Are new homes energy efficient?
As energy prices and household utility bills continue to rise, the importance of having an energy efficient home has never been greater. The UK has some of the least energy efficient housing stock in Europe, with over 70% of our homes built before 1980.
The market for retrofitting existing homes to make them more energy efficient still has a long way to go, with few viable options available, but UK house builders are increasingly embracing new technologies to realise potential environmental and financial savings.
At Hopkins Homes our Fabric First approach to house building means that energy efficiency is weaved into the fabric of each property, rather than added as an afterthought. All our new homes are EPC rated A or B for energy efficiency, with less than 4% of older homes achieving the same grade*.
Whilst energy costs have risen by 80% this year, a recent report by the Home Builders Federation has shown that owners of new build homes are saving on average £2,600* on energy bills each year, with owners of apartments saving on average £1,200*.
By July 2023, the housebuilding industry needs to have reduced its carbon footprint by 31%, increasing to 75% by July 2025.
At Hopkins Homes, we are already achieving up to a 50% reduction in carbon footprint on homes with a gas boiler and up to a 60% reduction on homes installed with an air source heat pump**.
Many of our developments already feature:
- Air source heat pumps, which absorb heat from the outside air and boost it to a higher temperature. This is used to heat radiators, underfloor heating and hot water. For those homes still with conventional gas boilers, we have introduced ‘flue gas heat recovery systems’ saving 10% on heat recovery.

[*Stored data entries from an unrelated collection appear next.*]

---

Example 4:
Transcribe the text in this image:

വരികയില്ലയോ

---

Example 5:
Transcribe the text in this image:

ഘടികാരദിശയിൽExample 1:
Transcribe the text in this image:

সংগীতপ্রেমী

- Underfloor heating, which is more energy efficient than other forms of central heating, helping to reduce energy bills. It uses 40% less energy than a conventional radiator when used with a heat pump.

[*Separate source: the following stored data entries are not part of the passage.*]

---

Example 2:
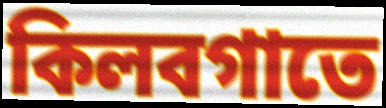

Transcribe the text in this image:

কিলবগাতে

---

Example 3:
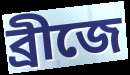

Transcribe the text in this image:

ব্রীজে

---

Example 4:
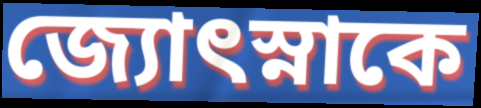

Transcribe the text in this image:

জ্যোৎস্নাকে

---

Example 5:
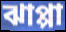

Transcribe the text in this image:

ঝাপ্পা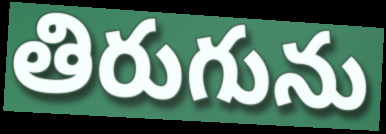
తిరుగునుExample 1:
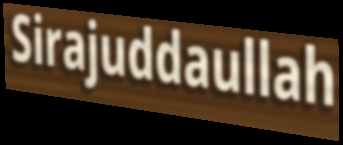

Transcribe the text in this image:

Sirajuddaullah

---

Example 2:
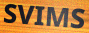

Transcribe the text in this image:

SVIMS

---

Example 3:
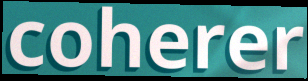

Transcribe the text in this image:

coherer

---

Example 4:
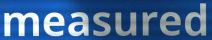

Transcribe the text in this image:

measured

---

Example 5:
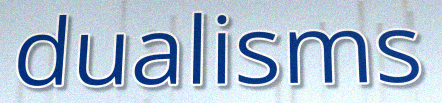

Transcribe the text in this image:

dualismsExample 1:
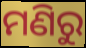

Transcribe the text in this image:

ମଣିରୁ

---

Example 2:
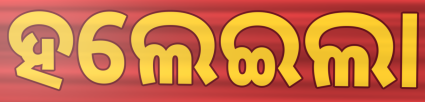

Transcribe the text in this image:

ହଲେଇଲା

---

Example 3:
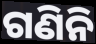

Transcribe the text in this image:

ଗଣିନି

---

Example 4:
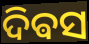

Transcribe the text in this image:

ଦିଵସ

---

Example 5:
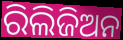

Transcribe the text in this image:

ରିଲିଜିଅନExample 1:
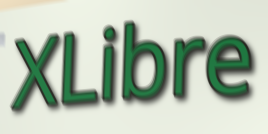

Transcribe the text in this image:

XLibre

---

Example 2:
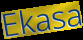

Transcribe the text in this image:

Ekasa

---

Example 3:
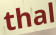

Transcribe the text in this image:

thal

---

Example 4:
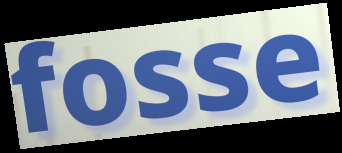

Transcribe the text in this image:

fosse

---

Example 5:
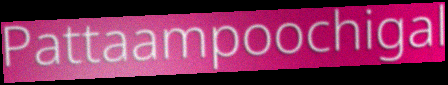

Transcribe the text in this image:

Pattaampoochigal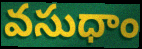
వసుధాం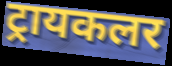
ट्रायकलर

- Car charging points (or an allowance for, wherever possible), providing the convenience of charging electric vehicles at home, more quickly and affordably than a charging station.
- Wastewater heat recovery, a process that extracts heat from shower or bath water as it drains away. The water is used to warm the incoming mains water, reducing the energy required to heat it to temperature.

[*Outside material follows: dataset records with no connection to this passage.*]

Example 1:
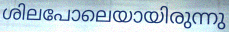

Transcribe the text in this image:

ശിലപോലെയായിരുന്നു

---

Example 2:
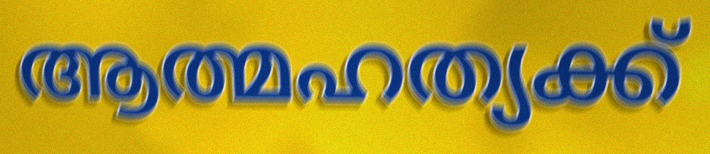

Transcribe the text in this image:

ആത്മഹത്യക്ക്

- Photovoltaic panels (PV) integrated into roofs, which capture the sun’s energy and convert it into electricity.
- Zoned heating, which is used to eliminate variations in temperature and improve energy efficiency.
From July 2023, we will be installing air source heat pumps and ground floor underfloor heating, as well as a provision for car charging as standard on the majority of all newly commenced homes.
This is in addition to the usual energy efficient savings expected from a modern home, including insulated lofts and cavities, double glazed windows, LED lighting and water efficient sanitaryware, kitchen fittings and appliances.
So, in answer to the question, are new homes energy efficient? YES.
*Data source: ‘Watt a save’ report (12th October 2022), the Home Builders Federation
** Based upon assessment of house types 1550 and 882 at Wickham Gate, Suffolk.